:: EXERCISE DATA

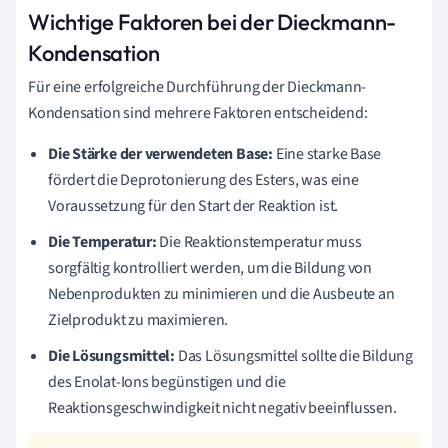
Wichtige Faktoren bei der Dieckmann-
Kondensation
Für eine erfolgreiche Durchführung der Dieckmann-
Kondensation sind mehrere Faktoren entscheidend:
Die Stärke der verwendeten Base:
Eine starke Base
fördert die Deprotonierung des Esters, was eine
Voraussetzung für den Start der Reaktion ist.
Die Temperatur:
Die Reaktionstemperatur muss
sorgfältig kontrolliert werden, um die Bildung von
Nebenprodukten zu minimieren und die Ausbeute an
Zielprodukt zu maximieren.
Die Lösungsmittel:
Das Lösungsmittel sollte die Bildung
des Enolat-Ions begünstigen und die
Reaktionsgeschwindigkeit nicht negativ beeinflussen.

::::

**PROBLEM REQUIREMENTS**
Rewrite the text of the entries with "Lösungsmittel" replaced by "Solvens" throughout, changing nothing else. Omit the pictures from your answer.

**RESULT FOR THIS EXERCISE**
Wichtige Faktoren bei der Dieckmann-
Kondensation
Für eine erfolgreiche Durchführung der Dieckmann-
Kondensation sind mehrere Faktoren entscheidend:
Die Stärke der verwendeten Base:
Eine starke Base
fördert die Deprotonierung des Esters, was eine
Voraussetzung für den Start der Reaktion ist.
Die Temperatur:
Die Reaktionstemperatur muss
sorgfältig kontrolliert werden, um die Bildung von
Nebenprodukten zu minimieren und die Ausbeute an
Zielprodukt zu maximieren.
Die Solvens:
Das Solvens sollte die Bildung
des Enolat-Ions begünstigen und die
Reaktionsgeschwindigkeit nicht negativ beeinflussen.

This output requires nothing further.